-- Data for review follows --

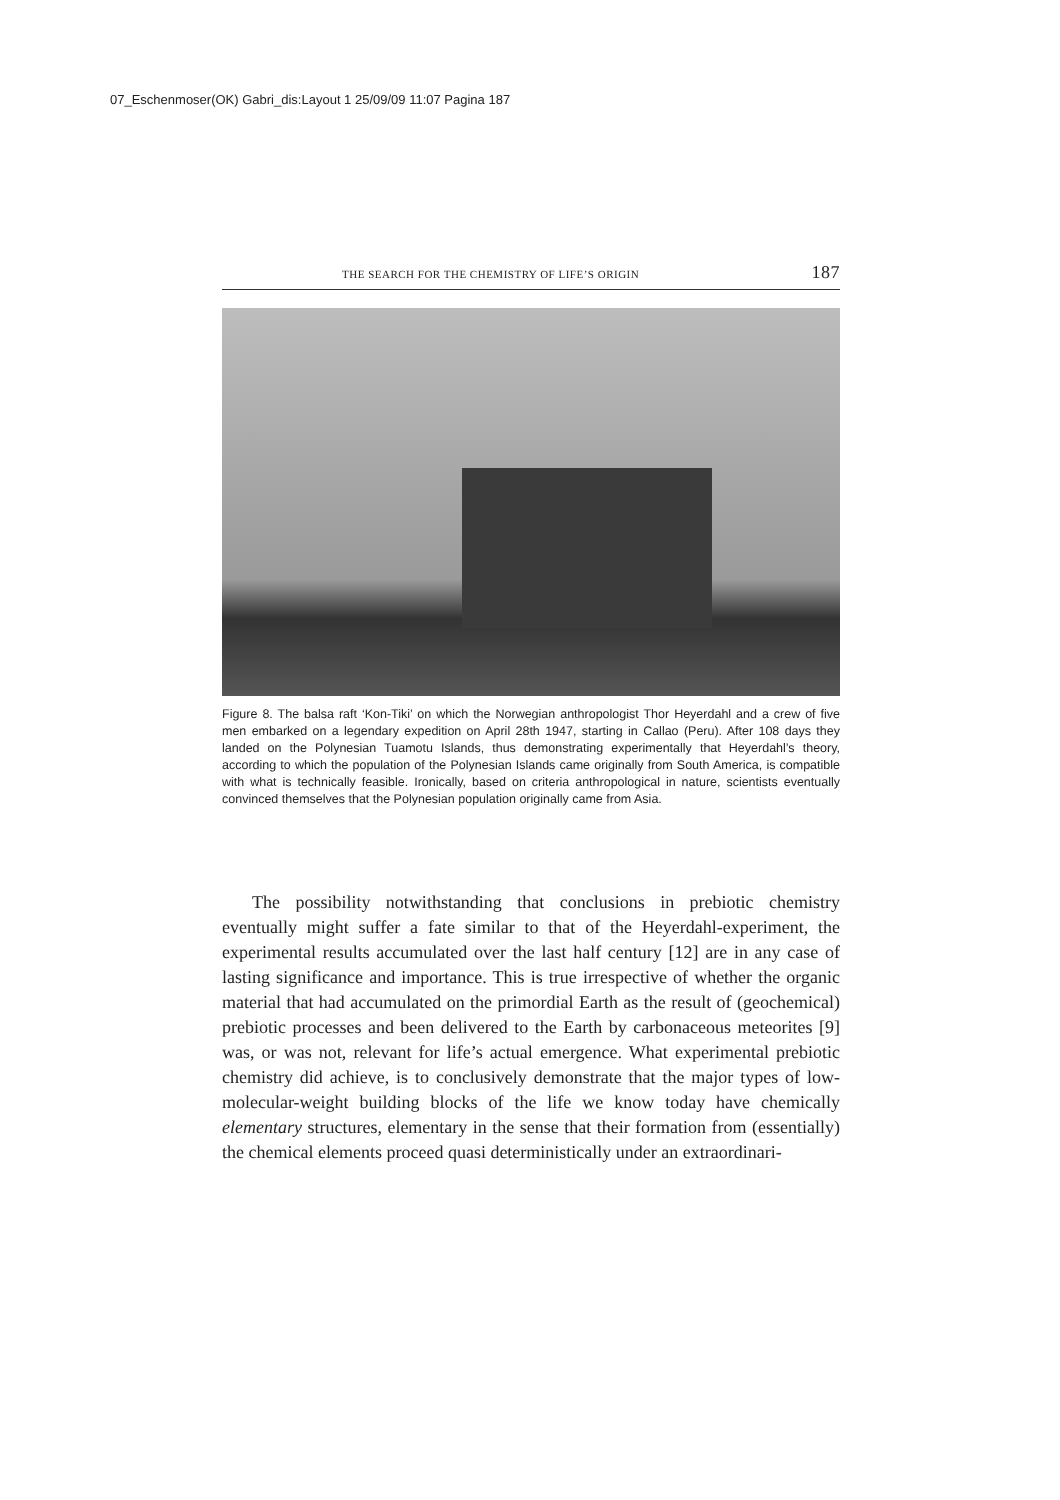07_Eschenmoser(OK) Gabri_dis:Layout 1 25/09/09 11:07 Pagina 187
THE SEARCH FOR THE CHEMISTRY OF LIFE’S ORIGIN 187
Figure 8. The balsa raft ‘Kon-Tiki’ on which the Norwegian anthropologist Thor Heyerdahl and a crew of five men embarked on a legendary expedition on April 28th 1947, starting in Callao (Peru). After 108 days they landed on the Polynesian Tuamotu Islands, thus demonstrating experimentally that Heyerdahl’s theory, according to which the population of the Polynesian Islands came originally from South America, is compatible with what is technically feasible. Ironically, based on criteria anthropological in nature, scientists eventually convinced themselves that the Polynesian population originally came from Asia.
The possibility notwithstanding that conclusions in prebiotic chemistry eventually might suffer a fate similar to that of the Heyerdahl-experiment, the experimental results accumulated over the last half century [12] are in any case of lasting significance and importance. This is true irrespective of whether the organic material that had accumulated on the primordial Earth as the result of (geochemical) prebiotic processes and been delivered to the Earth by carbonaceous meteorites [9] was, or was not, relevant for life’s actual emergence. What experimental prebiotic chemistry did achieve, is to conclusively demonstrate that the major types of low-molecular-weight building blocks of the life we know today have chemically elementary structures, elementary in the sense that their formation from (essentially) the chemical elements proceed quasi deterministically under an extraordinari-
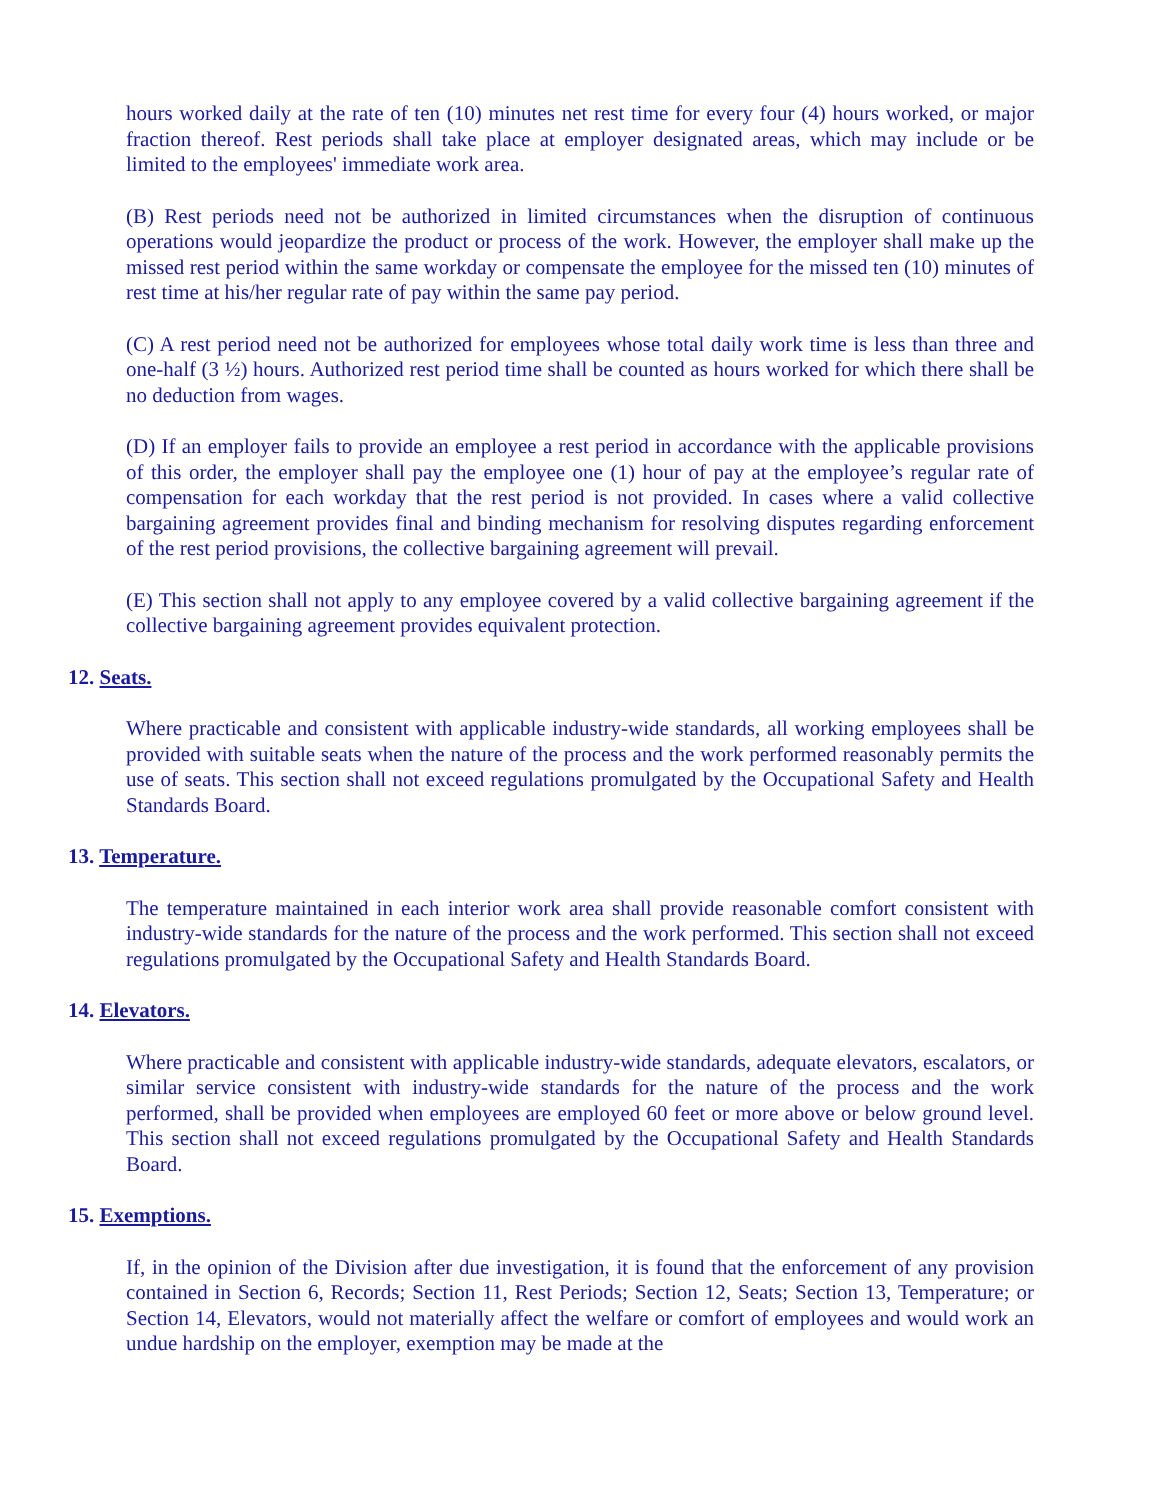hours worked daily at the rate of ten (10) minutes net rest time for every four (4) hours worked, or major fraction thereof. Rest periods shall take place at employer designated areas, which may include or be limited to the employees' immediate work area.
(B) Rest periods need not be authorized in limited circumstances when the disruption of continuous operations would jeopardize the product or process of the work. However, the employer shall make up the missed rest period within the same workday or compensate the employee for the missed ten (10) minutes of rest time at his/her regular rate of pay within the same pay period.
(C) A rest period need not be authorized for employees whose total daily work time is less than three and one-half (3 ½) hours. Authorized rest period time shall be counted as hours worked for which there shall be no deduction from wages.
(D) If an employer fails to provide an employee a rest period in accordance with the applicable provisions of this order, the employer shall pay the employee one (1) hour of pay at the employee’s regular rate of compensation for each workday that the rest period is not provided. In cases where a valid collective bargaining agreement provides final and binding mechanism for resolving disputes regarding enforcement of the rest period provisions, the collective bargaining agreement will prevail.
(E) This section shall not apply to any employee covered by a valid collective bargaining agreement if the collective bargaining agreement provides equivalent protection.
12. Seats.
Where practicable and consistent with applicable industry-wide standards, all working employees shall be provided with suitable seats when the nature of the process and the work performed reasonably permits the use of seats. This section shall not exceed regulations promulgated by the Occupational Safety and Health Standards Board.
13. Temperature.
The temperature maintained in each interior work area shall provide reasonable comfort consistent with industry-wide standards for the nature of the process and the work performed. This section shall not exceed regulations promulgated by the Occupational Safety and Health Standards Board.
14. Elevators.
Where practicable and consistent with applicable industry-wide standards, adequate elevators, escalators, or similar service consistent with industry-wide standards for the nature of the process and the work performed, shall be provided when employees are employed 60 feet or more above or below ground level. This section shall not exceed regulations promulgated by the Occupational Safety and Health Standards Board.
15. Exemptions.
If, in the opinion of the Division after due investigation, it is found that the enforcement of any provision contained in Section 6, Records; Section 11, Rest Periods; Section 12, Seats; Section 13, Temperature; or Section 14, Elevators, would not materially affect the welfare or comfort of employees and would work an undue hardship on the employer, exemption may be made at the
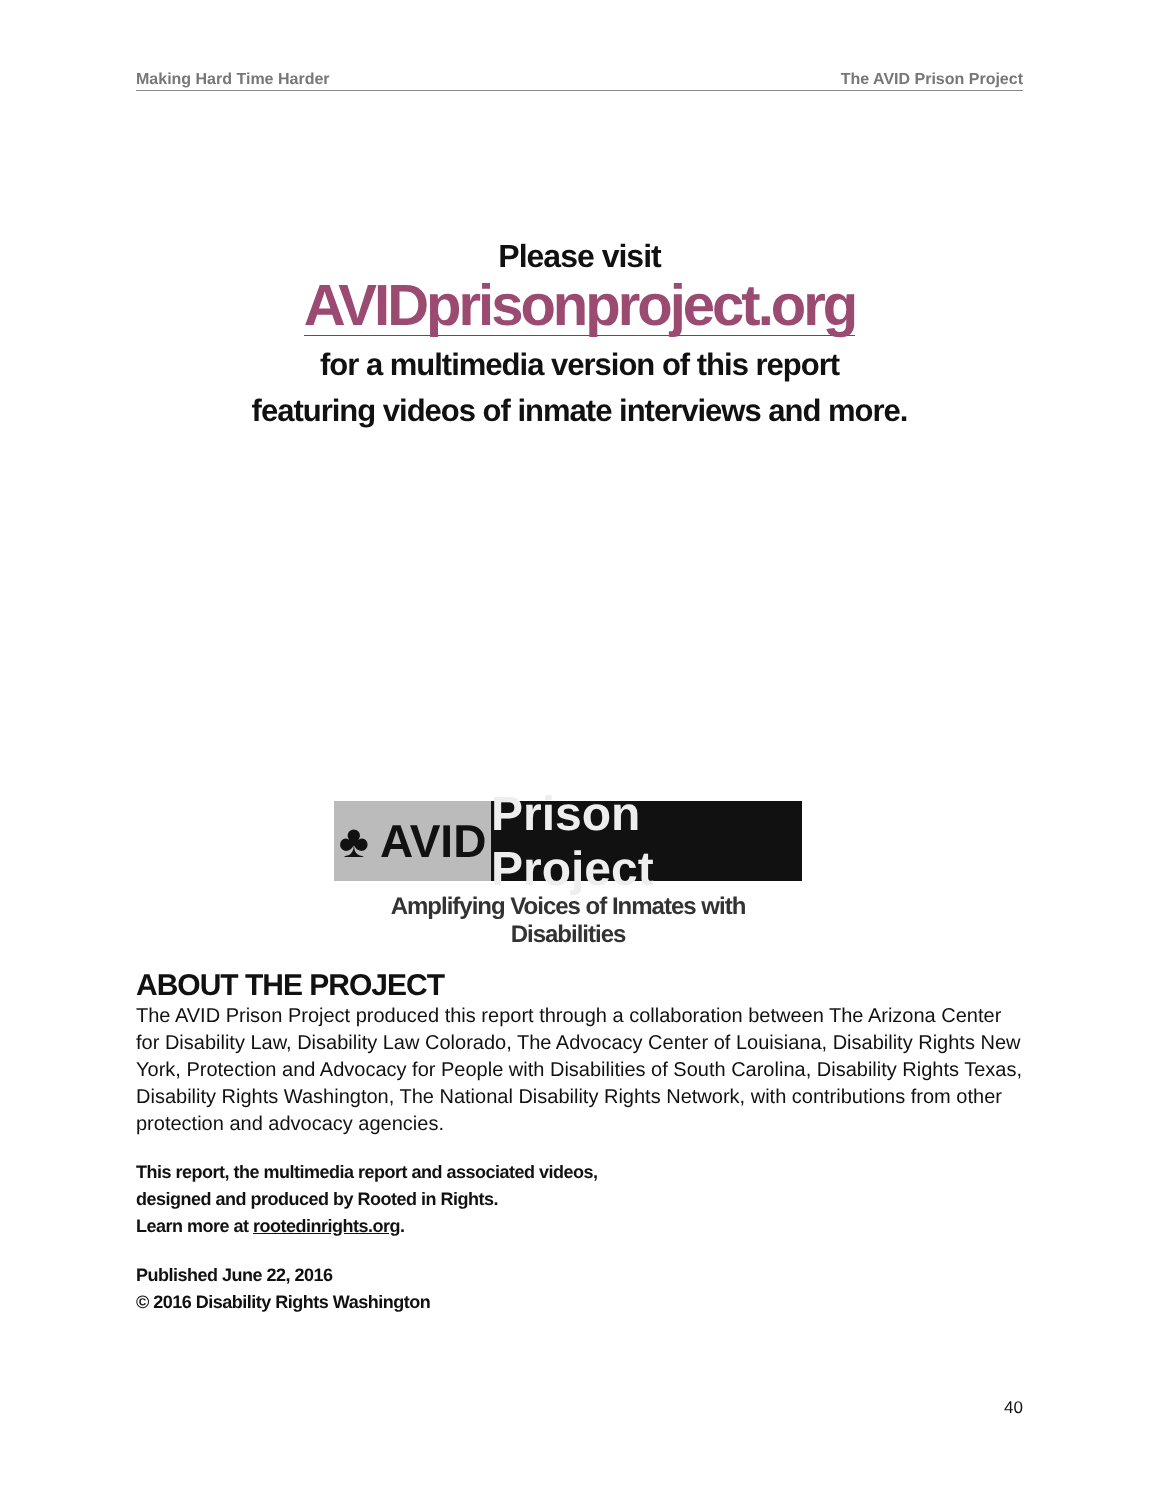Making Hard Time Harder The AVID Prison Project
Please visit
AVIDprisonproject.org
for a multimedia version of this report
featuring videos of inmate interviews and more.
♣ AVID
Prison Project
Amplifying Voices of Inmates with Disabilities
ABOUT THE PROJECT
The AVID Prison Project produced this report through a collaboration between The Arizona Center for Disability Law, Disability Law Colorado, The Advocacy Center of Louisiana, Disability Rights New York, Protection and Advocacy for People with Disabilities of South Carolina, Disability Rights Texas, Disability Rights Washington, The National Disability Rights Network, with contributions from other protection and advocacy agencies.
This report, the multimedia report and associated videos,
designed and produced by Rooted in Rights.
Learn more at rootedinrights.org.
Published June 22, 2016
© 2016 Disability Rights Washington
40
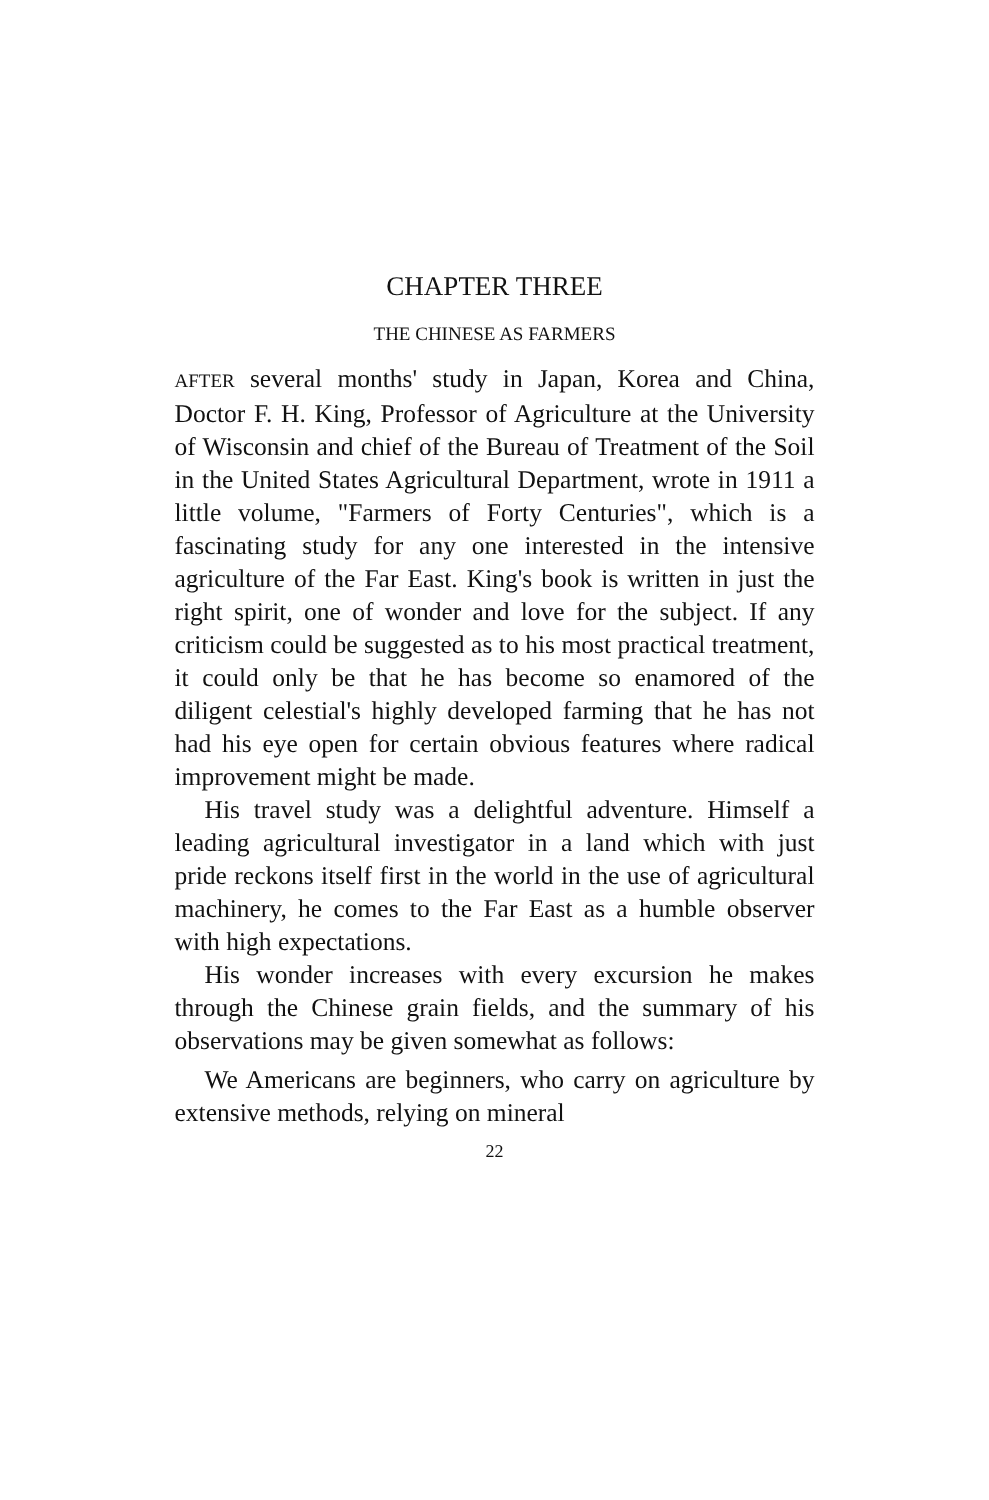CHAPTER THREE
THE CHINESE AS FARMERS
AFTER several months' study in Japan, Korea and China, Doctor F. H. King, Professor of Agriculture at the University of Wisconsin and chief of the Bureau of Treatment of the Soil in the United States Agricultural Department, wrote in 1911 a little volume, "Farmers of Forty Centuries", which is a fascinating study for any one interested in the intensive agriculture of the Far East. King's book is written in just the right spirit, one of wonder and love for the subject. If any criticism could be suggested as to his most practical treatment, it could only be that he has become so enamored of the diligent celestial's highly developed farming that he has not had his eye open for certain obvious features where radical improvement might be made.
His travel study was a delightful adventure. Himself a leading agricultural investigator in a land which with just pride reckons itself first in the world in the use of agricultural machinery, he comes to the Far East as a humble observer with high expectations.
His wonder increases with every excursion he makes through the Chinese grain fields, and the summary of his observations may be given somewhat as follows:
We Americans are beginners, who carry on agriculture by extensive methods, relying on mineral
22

-- Data for review concluded --

To-do item - Repeat every line of the data exactly, but do not include pictures.

Written solution -
07_Eschenmoser(OK) Gabri_dis:Layout 1 25/09/09 11:07 Pagina 187
THE SEARCH FOR THE CHEMISTRY OF LIFE’S ORIGIN 187
Figure 8. The balsa raft ‘Kon-Tiki’ on which the Norwegian anthropologist Thor Heyerdahl and a crew of five men embarked on a legendary expedition on April 28th 1947, starting in Callao (Peru). After 108 days they landed on the Polynesian Tuamotu Islands, thus demonstrating experimentally that Heyerdahl’s theory, according to which the population of the Polynesian Islands came originally from South America, is compatible with what is technically feasible. Ironically, based on criteria anthropological in nature, scientists eventually convinced themselves that the Polynesian population originally came from Asia.
The possibility notwithstanding that conclusions in prebiotic chemistry eventually might suffer a fate similar to that of the Heyerdahl-experiment, the experimental results accumulated over the last half century [12] are in any case of lasting significance and importance. This is true irrespective of whether the organic material that had accumulated on the primordial Earth as the result of (geochemical) prebiotic processes and been delivered to the Earth by carbonaceous meteorites [9] was, or was not, relevant for life’s actual emergence. What experimental prebiotic chemistry did achieve, is to conclusively demonstrate that the major types of low-molecular-weight building blocks of the life we know today have chemically elementary structures, elementary in the sense that their formation from (essentially) the chemical elements proceed quasi deterministically under an extraordinari-
hours worked daily at the rate of ten (10) minutes net rest time for every four (4) hours worked, or major fraction thereof. Rest periods shall take place at employer designated areas, which may include or be limited to the employees' immediate work area.
(B) Rest periods need not be authorized in limited circumstances when the disruption of continuous operations would jeopardize the product or process of the work. However, the employer shall make up the missed rest period within the same workday or compensate the employee for the missed ten (10) minutes of rest time at his/her regular rate of pay within the same pay period.
(C) A rest period need not be authorized for employees whose total daily work time is less than three and one-half (3 ½) hours. Authorized rest period time shall be counted as hours worked for which there shall be no deduction from wages.
(D) If an employer fails to provide an employee a rest period in accordance with the applicable provisions of this order, the employer shall pay the employee one (1) hour of pay at the employee’s regular rate of compensation for each workday that the rest period is not provided. In cases where a valid collective bargaining agreement provides final and binding mechanism for resolving disputes regarding enforcement of the rest period provisions, the collective bargaining agreement will prevail.
(E) This section shall not apply to any employee covered by a valid collective bargaining agreement if the collective bargaining agreement provides equivalent protection.
12. Seats.
Where practicable and consistent with applicable industry-wide standards, all working employees shall be provided with suitable seats when the nature of the process and the work performed reasonably permits the use of seats. This section shall not exceed regulations promulgated by the Occupational Safety and Health Standards Board.
13. Temperature.
The temperature maintained in each interior work area shall provide reasonable comfort consistent with industry-wide standards for the nature of the process and the work performed. This section shall not exceed regulations promulgated by the Occupational Safety and Health Standards Board.
14. Elevators.
Where practicable and consistent with applicable industry-wide standards, adequate elevators, escalators, or similar service consistent with industry-wide standards for the nature of the process and the work performed, shall be provided when employees are employed 60 feet or more above or below ground level. This section shall not exceed regulations promulgated by the Occupational Safety and Health Standards Board.
15. Exemptions.
If, in the opinion of the Division after due investigation, it is found that the enforcement of any provision contained in Section 6, Records; Section 11, Rest Periods; Section 12, Seats; Section 13, Temperature; or Section 14, Elevators, would not materially affect the welfare or comfort of employees and would work an undue hardship on the employer, exemption may be made at the
Making Hard Time Harder The AVID Prison Project
Please visit
AVIDprisonproject.org
for a multimedia version of this report
featuring videos of inmate interviews and more.
♣ AVID
Prison Project
Amplifying Voices of Inmates with Disabilities
ABOUT THE PROJECT
The AVID Prison Project produced this report through a collaboration between The Arizona Center for Disability Law, Disability Law Colorado, The Advocacy Center of Louisiana, Disability Rights New York, Protection and Advocacy for People with Disabilities of South Carolina, Disability Rights Texas, Disability Rights Washington, The National Disability Rights Network, with contributions from other protection and advocacy agencies.
This report, the multimedia report and associated videos,
designed and produced by Rooted in Rights.
Learn more at rootedinrights.org.
Published June 22, 2016
© 2016 Disability Rights Washington
40
CHAPTER THREE
THE CHINESE AS FARMERS
AFTER several months' study in Japan, Korea and China, Doctor F. H. King, Professor of Agriculture at the University of Wisconsin and chief of the Bureau of Treatment of the Soil in the United States Agricultural Department, wrote in 1911 a little volume, "Farmers of Forty Centuries", which is a fascinating study for any one interested in the intensive agriculture of the Far East. King's book is written in just the right spirit, one of wonder and love for the subject. If any criticism could be suggested as to his most practical treatment, it could only be that he has become so enamored of the diligent celestial's highly developed farming that he has not had his eye open for certain obvious features where radical improvement might be made.
His travel study was a delightful adventure. Himself a leading agricultural investigator in a land which with just pride reckons itself first in the world in the use of agricultural machinery, he comes to the Far East as a humble observer with high expectations.
His wonder increases with every excursion he makes through the Chinese grain fields, and the summary of his observations may be given somewhat as follows:
We Americans are beginners, who carry on agriculture by extensive methods, relying on mineral
22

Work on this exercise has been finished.